El papel de la mujer en la historia ha sido relegado a un segundo plano a manos del hombre, esta es una verdad incontestable de la que solo ahora parecemos darnos cuenta. El mundo de la ciencia, tan a la vanguardia muchas veces en eso de propiciar cambios de mentalidad, no fue ajeno a este encubrimiento sistemático de la importancia de cualquier trabajo efectuado por una mujer.

Este año de 2019, se celebra por ejemplo el segundo centenario del nacimiento de una mujer de la que probablemente no hayáis oído hablar nunca. Se llamaba Eunice Foote, y nació en Goshe, Connecticut, EE.UU. el 17 de julio de 1819.

Es probable que si buscáis en internet información sobre el primer científico en probar el efecto invernadero, os encontréis con el trabajo de John Tyndall. Este renombrado físico irlandés, demostró en 1859, desde la capital del imperio británico, que algunos gases, como el vapor de agua o el dióxido de carbono, calientan el clima cuando están presentes en la atmósfera.

Lo que la historia ha obviado, y ahora comenzamos a averiguar, es que 3 años antes, la pionera Eunice Foote, mostró en público un trabajo que demostraba exactamente lo mismo. Su trabajo, se presentó en agosto de 1856 durante una prestigiosa conferencia científica que tuvo lugar en Saratoga Springs, Nueva York.

En aquel evento, la octava reunión anual que organizaba la AAAS (Asociación Estadounidense para el Avance de la Ciencia) Foote no pudo presentar personalmente los resultados de su investigación. A pesar de que la AAAS permitía miembros del sexo femenino, no se les daba reconocimiento como socios ni como científicos profesionales. Por este motivo, Eunice tuvo que recurrir a John Henry, de la Institución Smithsonian, para que leyera su trabajo. Las palabras que Henry añadió como prefacio a la lectura fueron sin duda una declaración de intenciones, aunque nadie pareció seguirlas: “la ciencia no pertenece a un solo país o a un solo sexo. La esfera de la mujer no solo abarca lo bello y lo útil, sino también lo verdadero”.

¿Sirvió de algo aquel trabajo? Lamentablemente no, ya que su estudio no se incluyó ni siquiera en las actas de la conferencia, aunque un resumen del mismo apareció un año más tarde publicado en un informe sobre el evento.


Portada de la edición de 1856 de la revista American Journal of Arts and Science en la que Eunice Foote publicó su vanguardista trabajo sobre los gases invernadero. (Crédito: Universidad de California, Santa Barbara).

Debemos preguntarnos si el irlandés John Tyndall tenía constancia del trabajo de Eunice Foote cuando publicó sus resultados tres años más tarde y decidió no mencionarla deliberadamente, o si efectivamente desconocía los trabajos de la norteamericana.
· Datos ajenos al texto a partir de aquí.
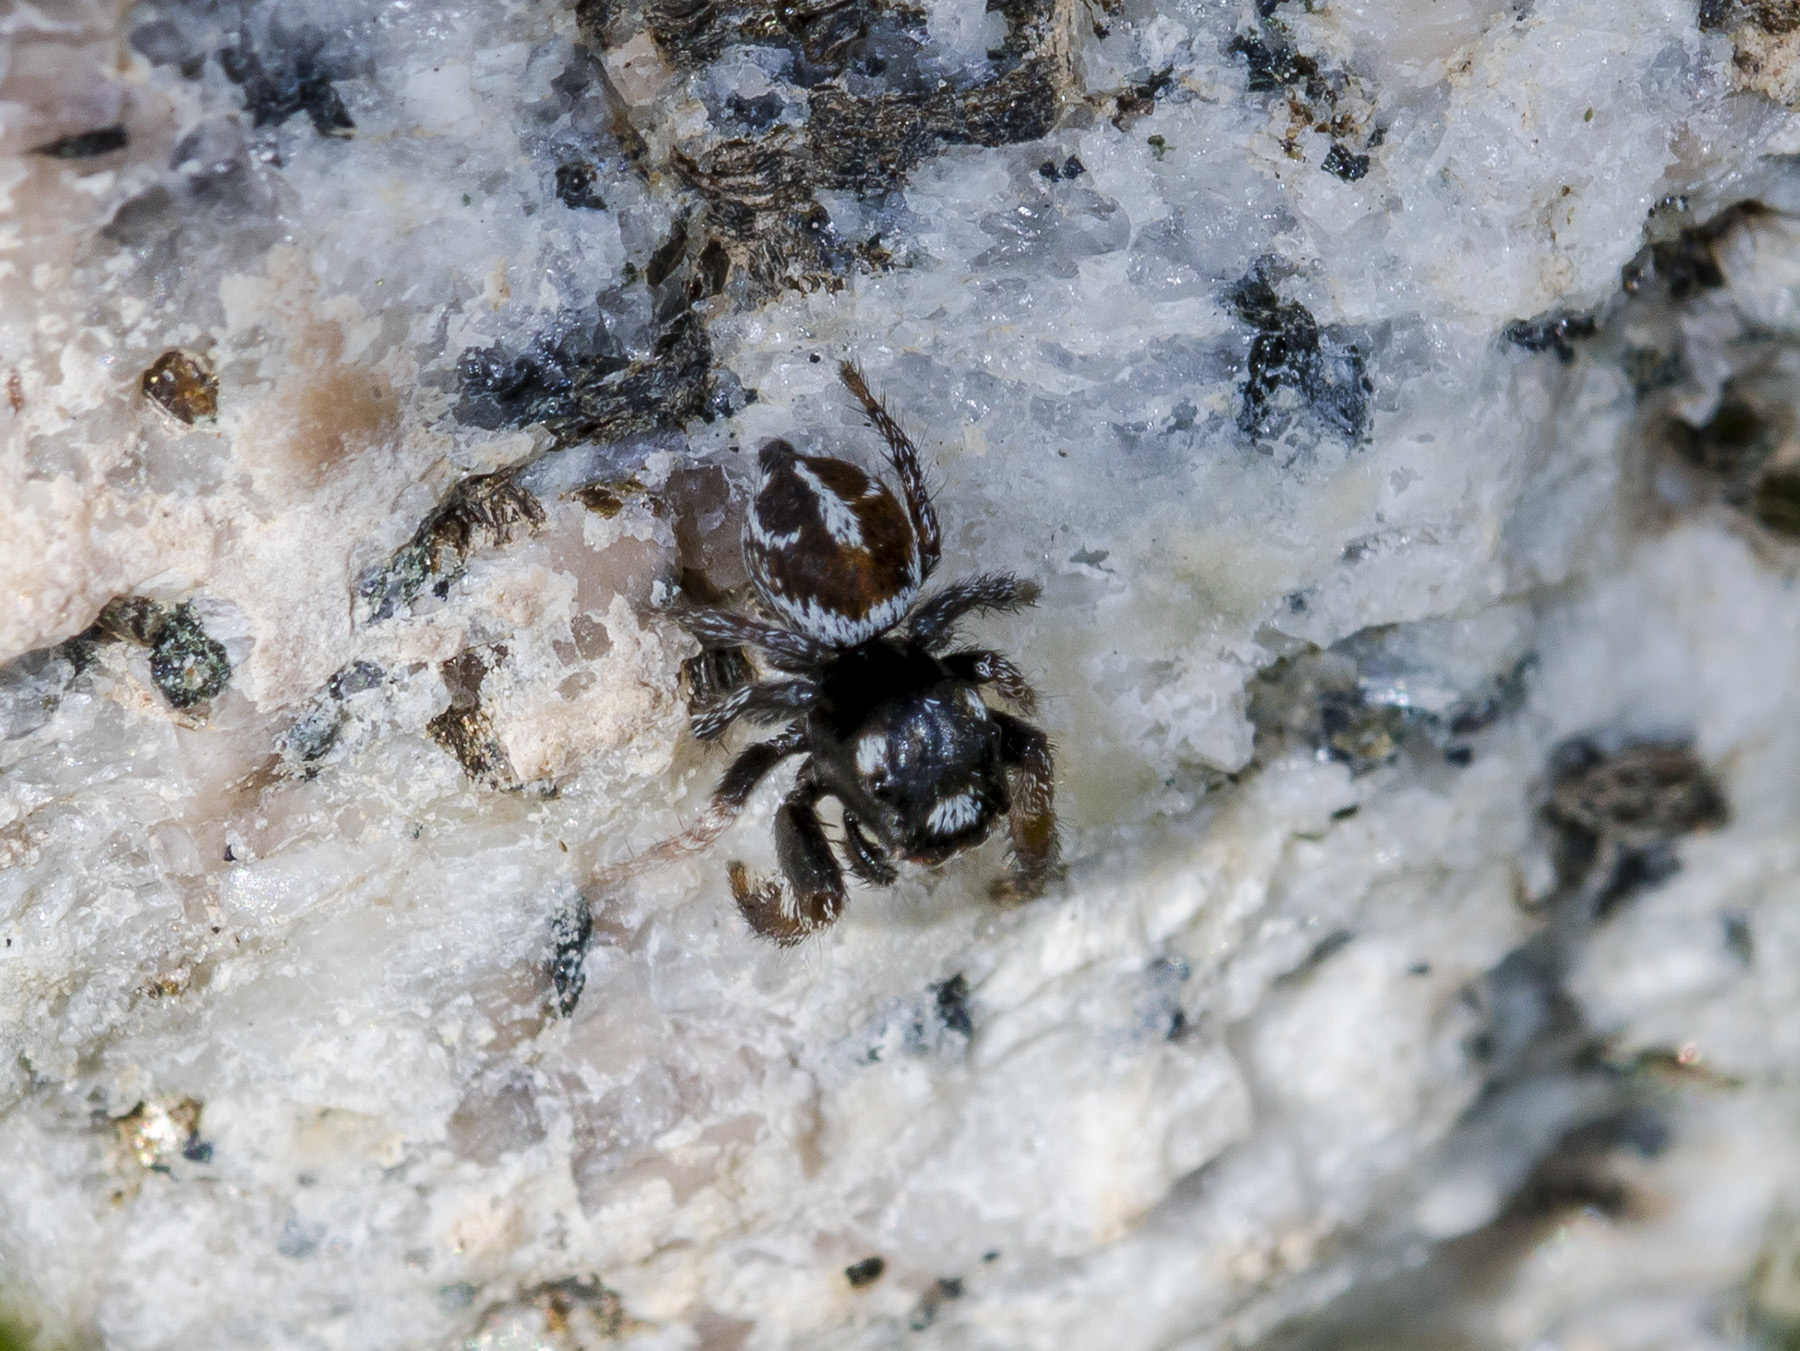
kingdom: Animalia
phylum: Arthropoda
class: Arachnida
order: Araneae
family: Salticidae
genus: Pellenes
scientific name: Pellenes geniculatus
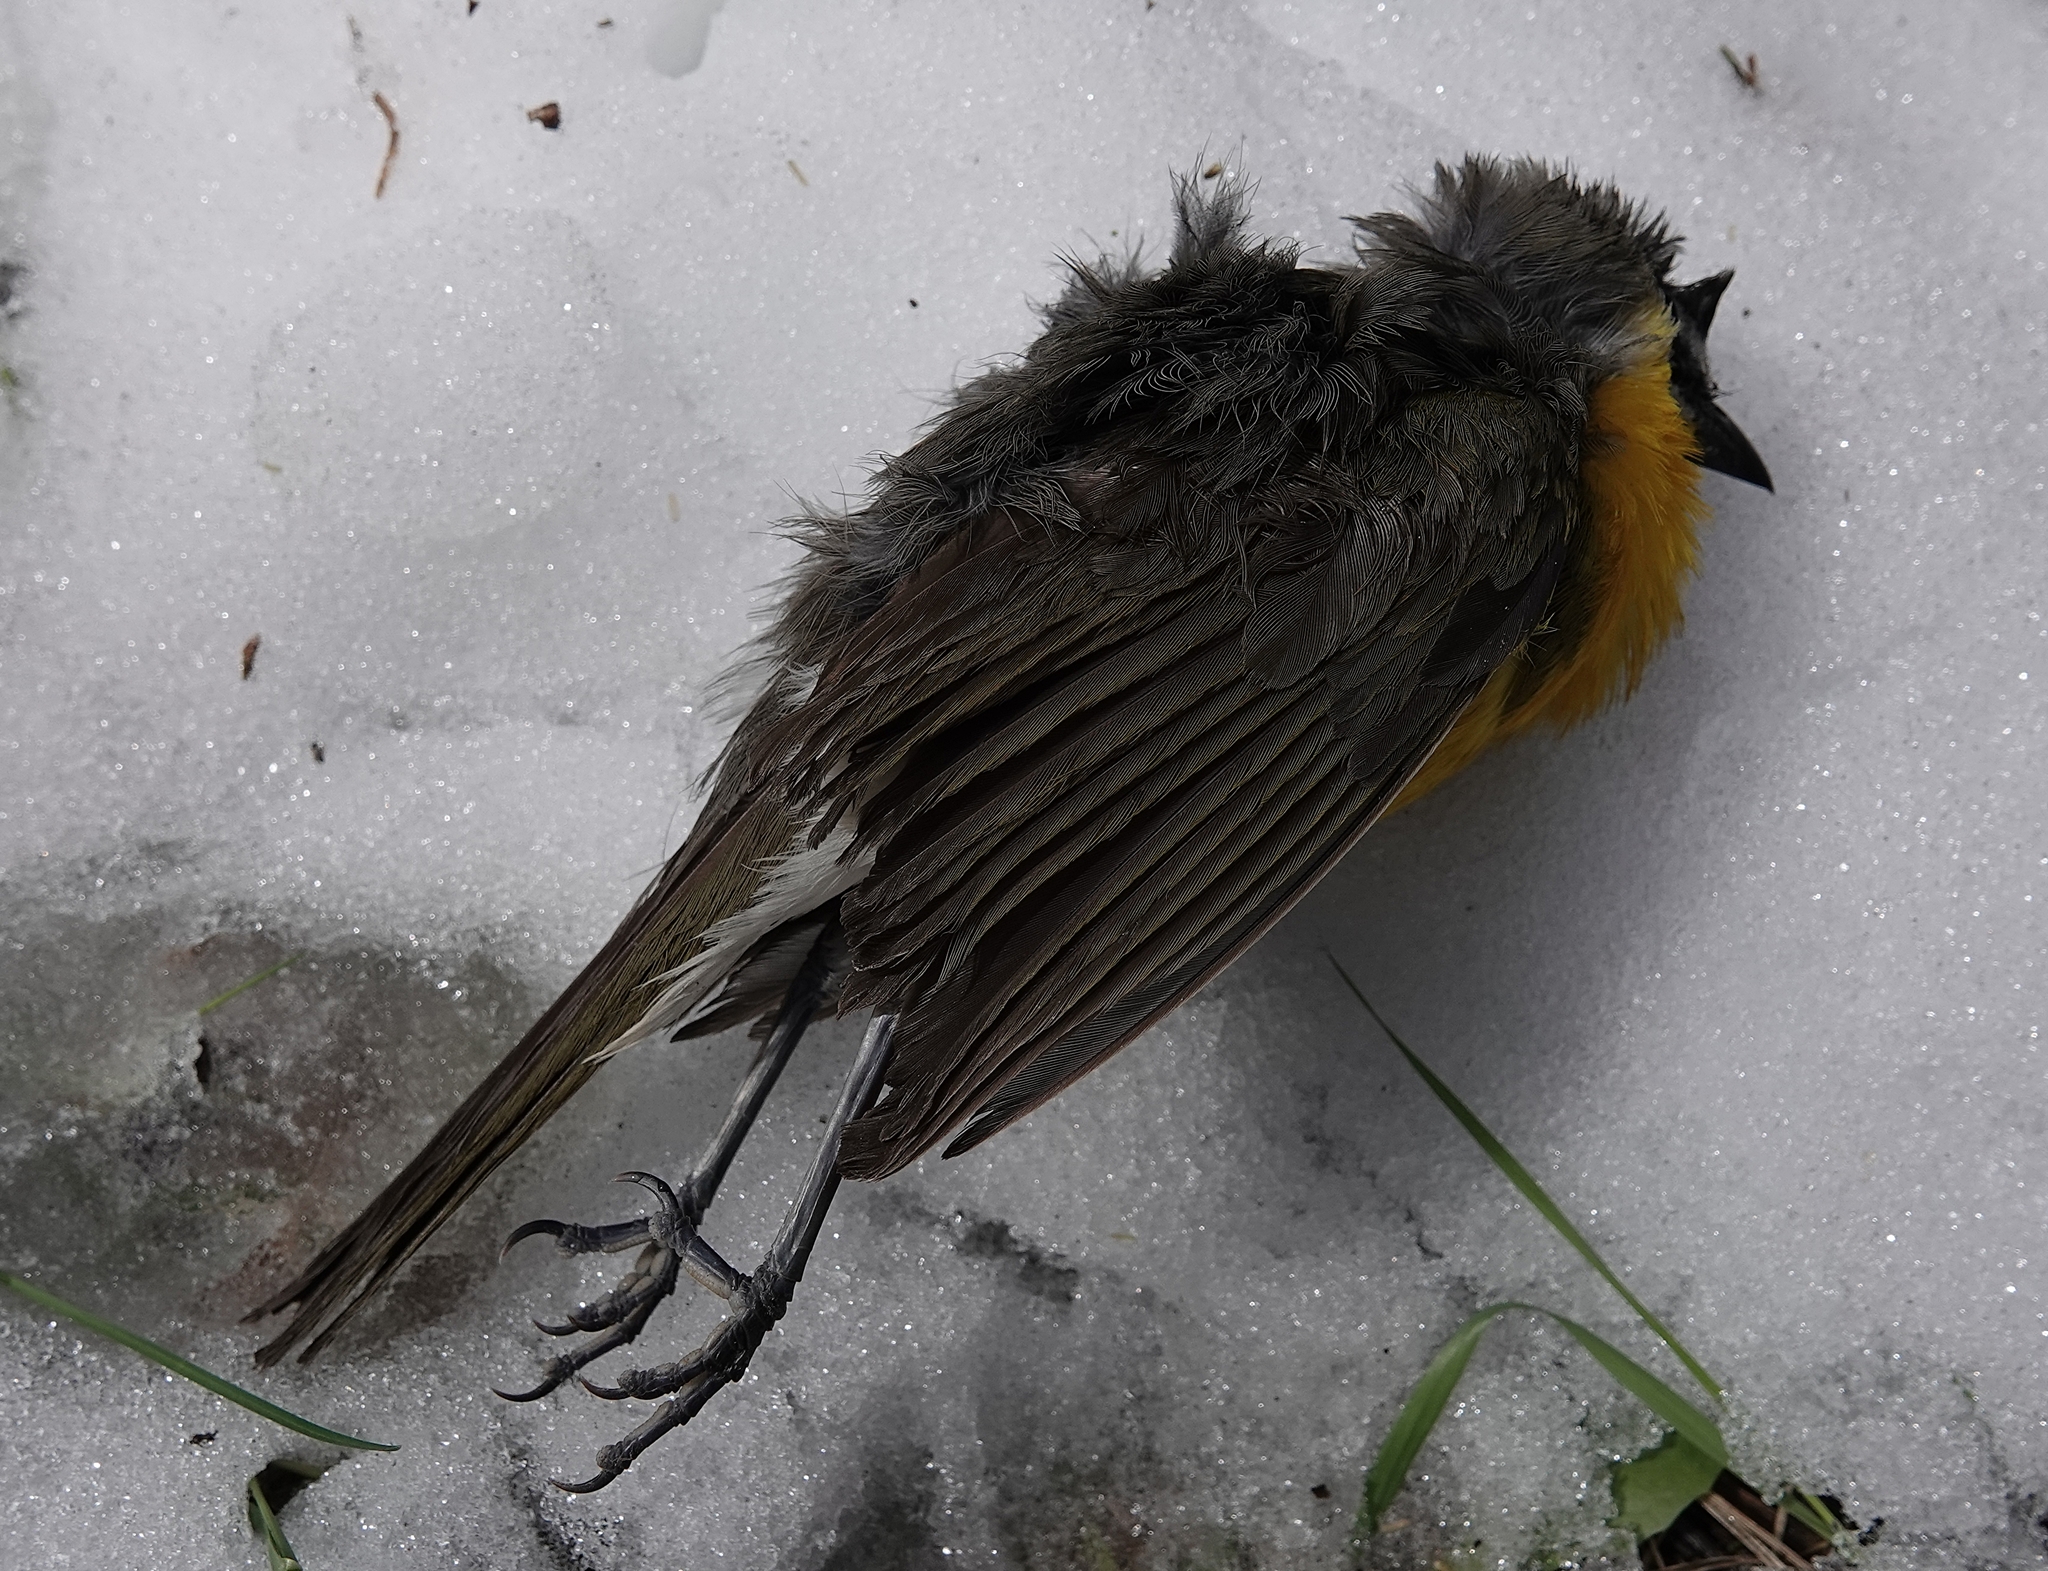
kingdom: Animalia
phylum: Chordata
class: Aves
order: Passeriformes
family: Parulidae
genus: Icteria
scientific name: Icteria virens
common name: Yellow-breasted chat
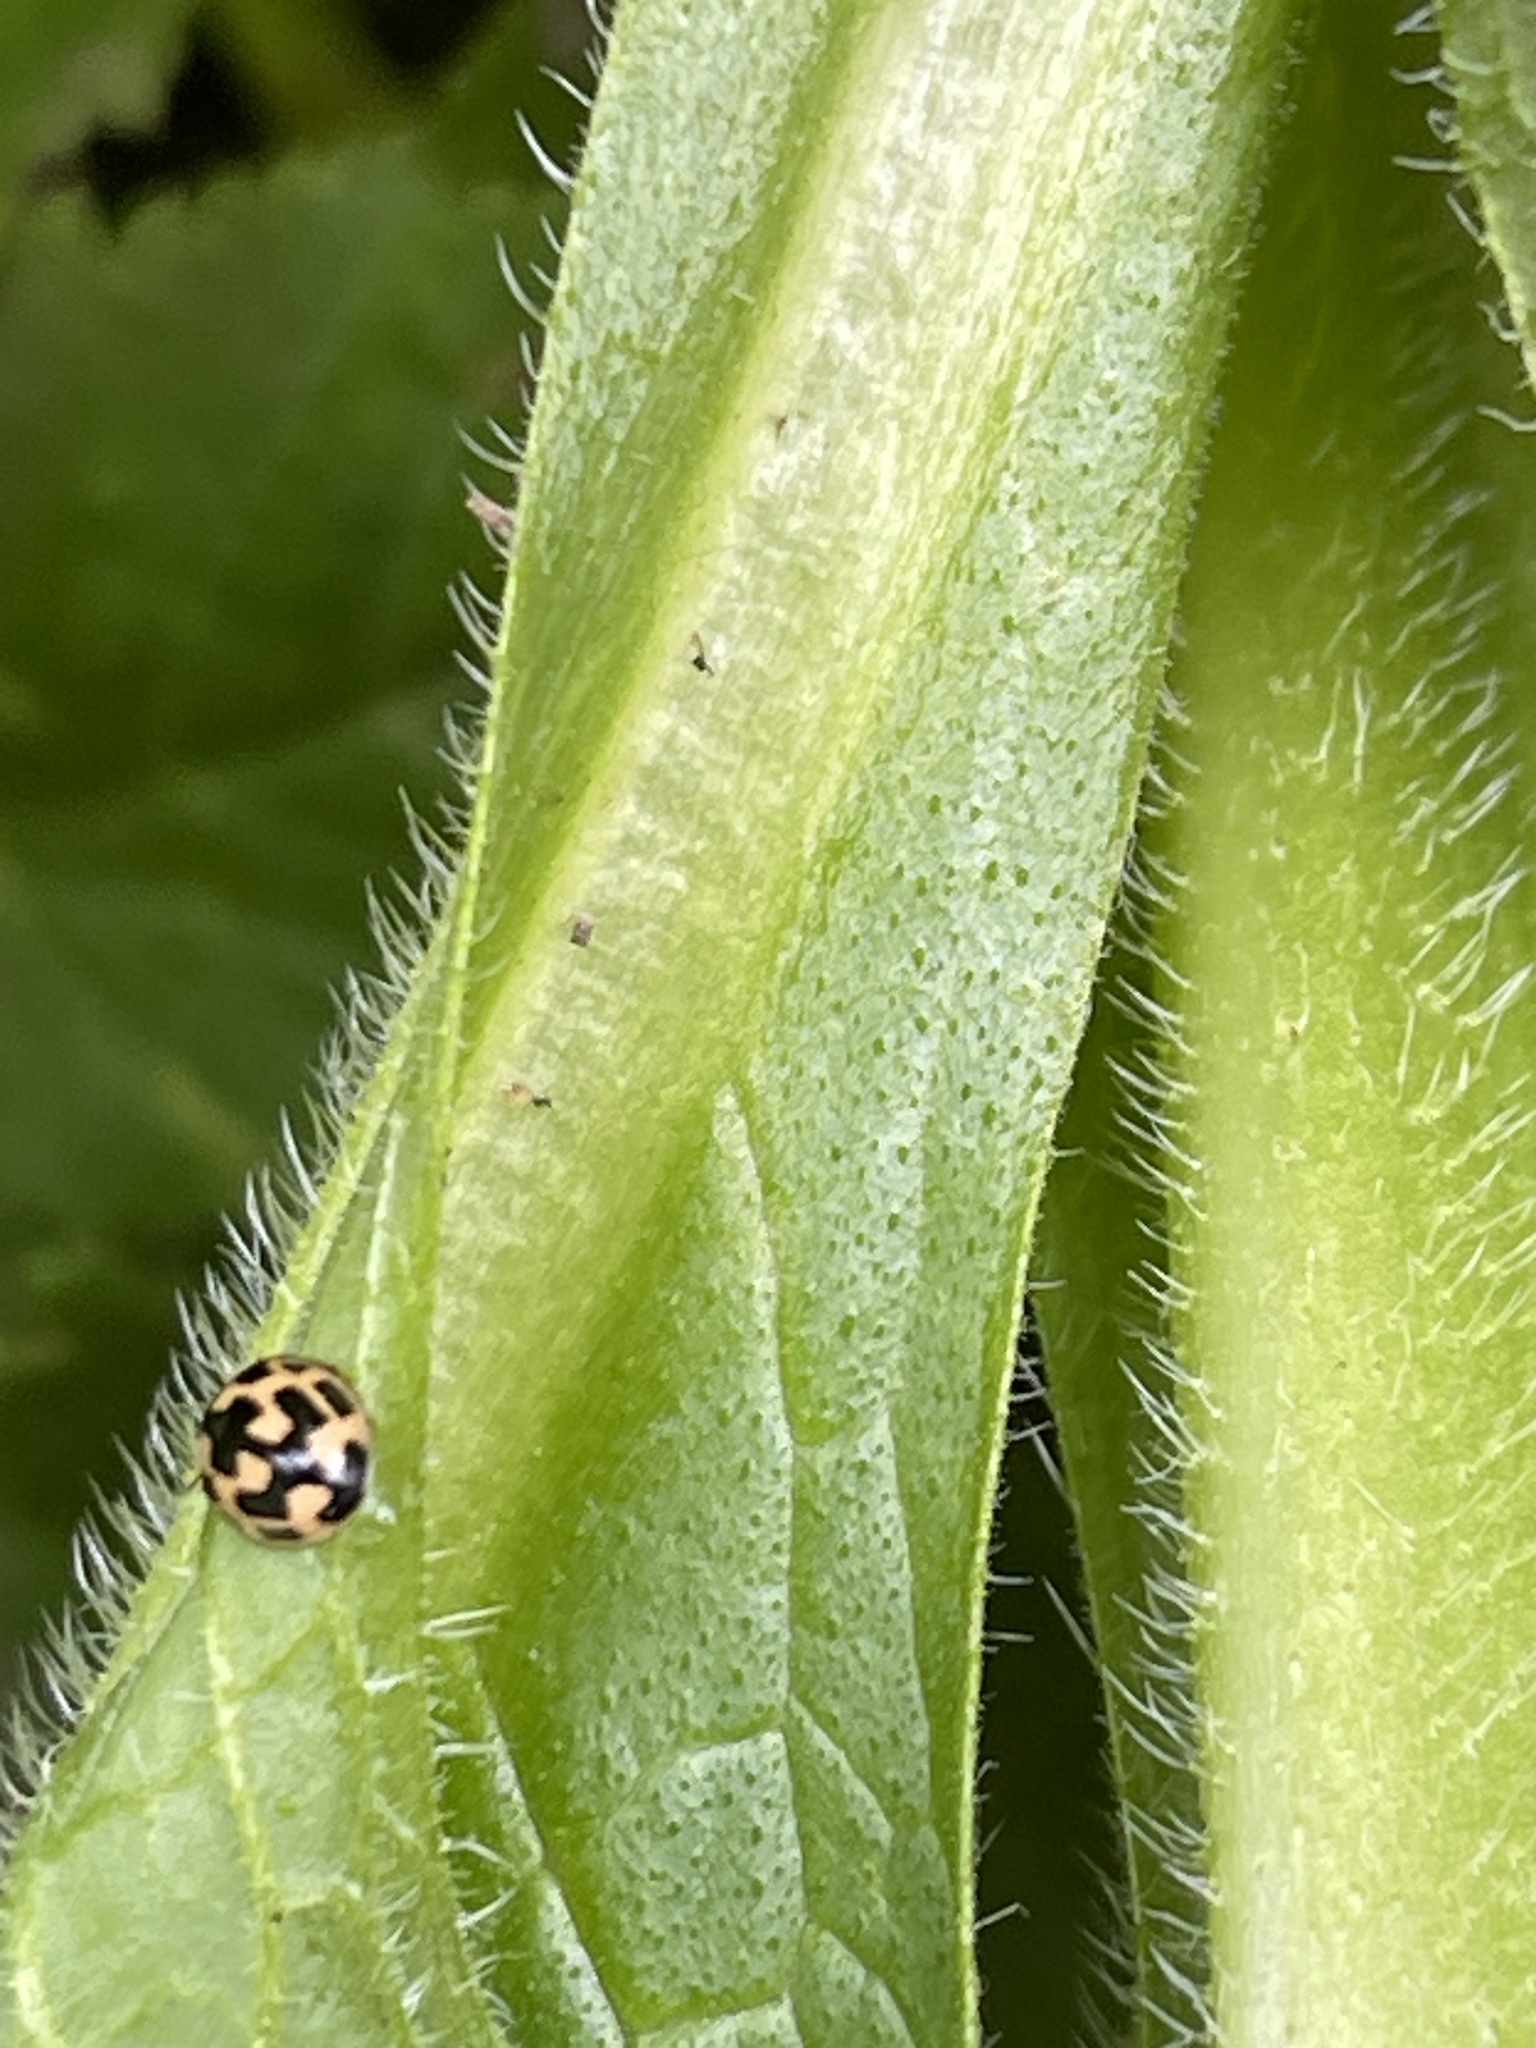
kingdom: Animalia
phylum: Arthropoda
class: Insecta
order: Coleoptera
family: Coccinellidae
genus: Propylaea
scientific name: Propylaea quatuordecimpunctata
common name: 14-spotted ladybird beetle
Sea como sea, el trabajo deTyndall fue rápidamente aceptado como una “piedra fundacional” de la investigación climática, mientras que la conferencia de Foote apenas recibió atención en forma de “nota a pie de página”. Curiosamente, ni siquiera se conservan imágenes de esta pionera.

Una verdadera tragedia que volvería a repetirse en múltiples ocasiones. ¿Sabéis por ejemplo que el Premio Nobel de física del año 1903, que recibió conjuntamente el matrimonio Curie por sus trabajos sobre el radio, inicialmente dejaba fuera a la polaca Marie? Únicamente por la obstinación de su marido Pierre, que amenazó con rechazar el premio si no se la incluía, se logró corregir la tremenda injusticia.

En fin, desde aquí mi pequeño homenaje a todas las científicas que han sido silenciadas por el sexismo imperante en la sociedad durante la mayor parte de la historia.

Me enteré leyendo The Guardian y QZ.